* DESCRIPTION OF THE TASK *
Your task is to copy the stretch of lines in the records below that begins with the line containing "TABLE 1 Agents that target TP53" and ends with the line containing "Figure 1. Proportion", exactly as written, with nothing added.

* WORKING DATA *
════════════════════

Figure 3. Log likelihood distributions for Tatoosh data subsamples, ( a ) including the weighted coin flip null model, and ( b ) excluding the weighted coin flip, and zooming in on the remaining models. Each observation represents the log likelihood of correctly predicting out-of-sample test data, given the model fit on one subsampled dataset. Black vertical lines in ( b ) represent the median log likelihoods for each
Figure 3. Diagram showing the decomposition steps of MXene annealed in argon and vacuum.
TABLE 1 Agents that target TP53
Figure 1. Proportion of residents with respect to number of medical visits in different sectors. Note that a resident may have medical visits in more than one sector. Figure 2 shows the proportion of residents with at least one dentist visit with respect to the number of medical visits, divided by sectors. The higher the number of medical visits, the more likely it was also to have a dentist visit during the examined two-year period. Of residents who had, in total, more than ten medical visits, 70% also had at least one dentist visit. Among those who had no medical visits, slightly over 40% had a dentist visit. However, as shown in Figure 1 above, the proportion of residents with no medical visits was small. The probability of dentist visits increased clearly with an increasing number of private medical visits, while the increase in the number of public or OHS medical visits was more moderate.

════════════════════

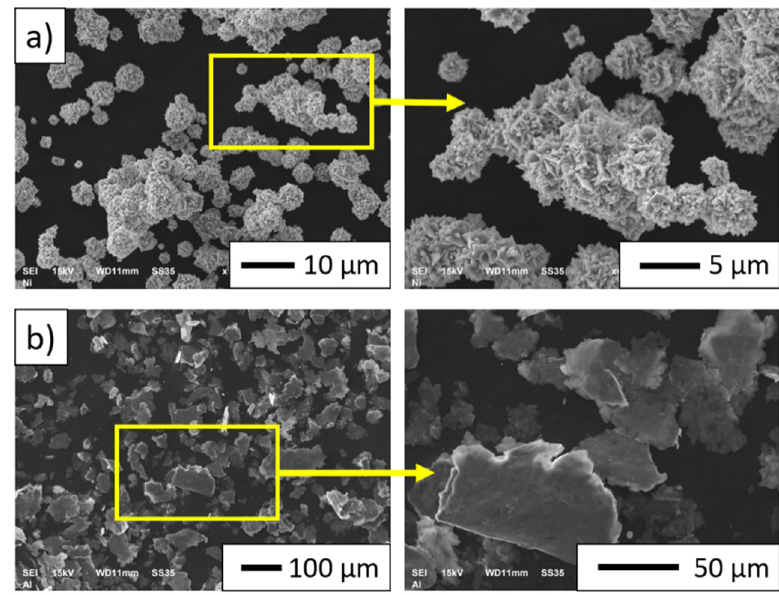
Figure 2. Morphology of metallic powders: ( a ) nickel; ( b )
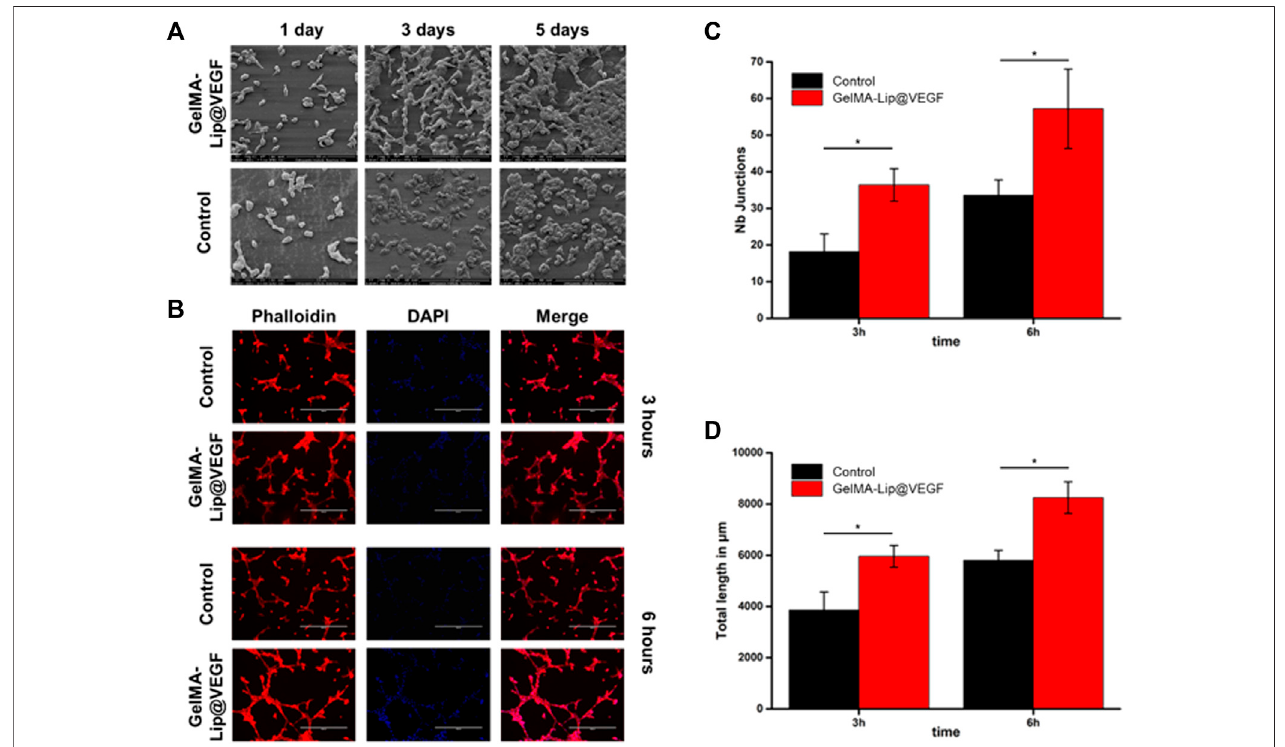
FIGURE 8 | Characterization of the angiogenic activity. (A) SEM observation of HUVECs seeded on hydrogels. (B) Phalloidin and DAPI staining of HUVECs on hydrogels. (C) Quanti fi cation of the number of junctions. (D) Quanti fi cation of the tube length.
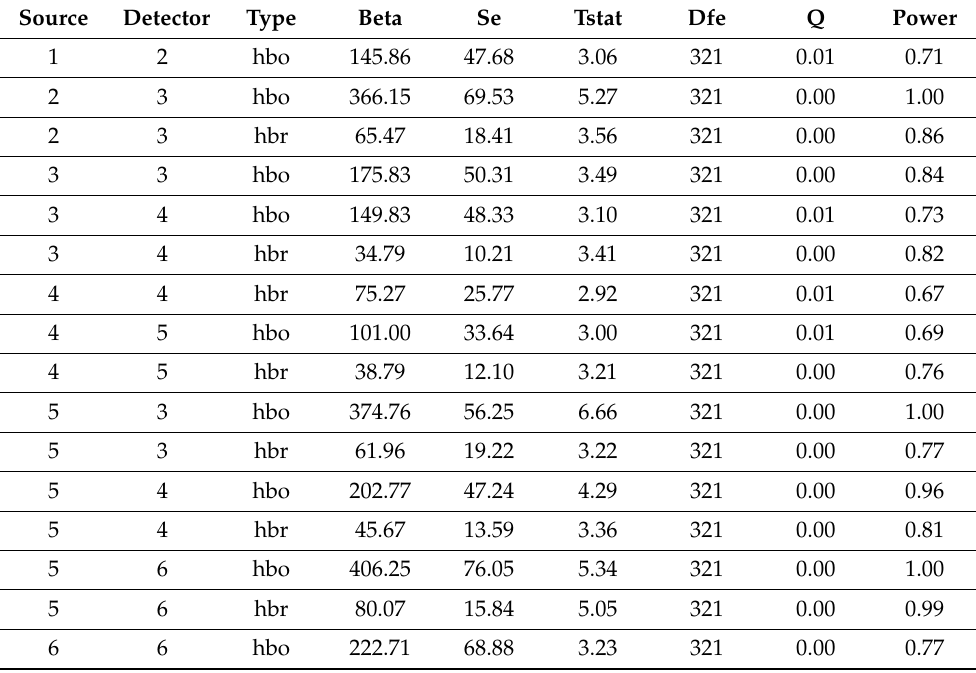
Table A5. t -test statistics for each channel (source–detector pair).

════════════════════

* EXERCISE SOLUTION *
TABLE 1 Agents that target TP53
Figure 1. Proportion of residents with respect to number of medical visits in different sectors. Note that a resident may have medical visits in more than one sector. Figure 2 shows the proportion of residents with at least one dentist visit with respect to the number of medical visits, divided by sectors. The higher the number of medical visits, the more likely it was also to have a dentist visit during the examined two-year period. Of residents who had, in total, more than ten medical visits, 70% also had at least one dentist visit. Among those who had no medical visits, slightly over 40% had a dentist visit. However, as shown in Figure 1 above, the proportion of residents with no medical visits was small. The probability of dentist visits increased clearly with an increasing number of private medical visits, while the increase in the number of public or OHS medical visits was more moderate.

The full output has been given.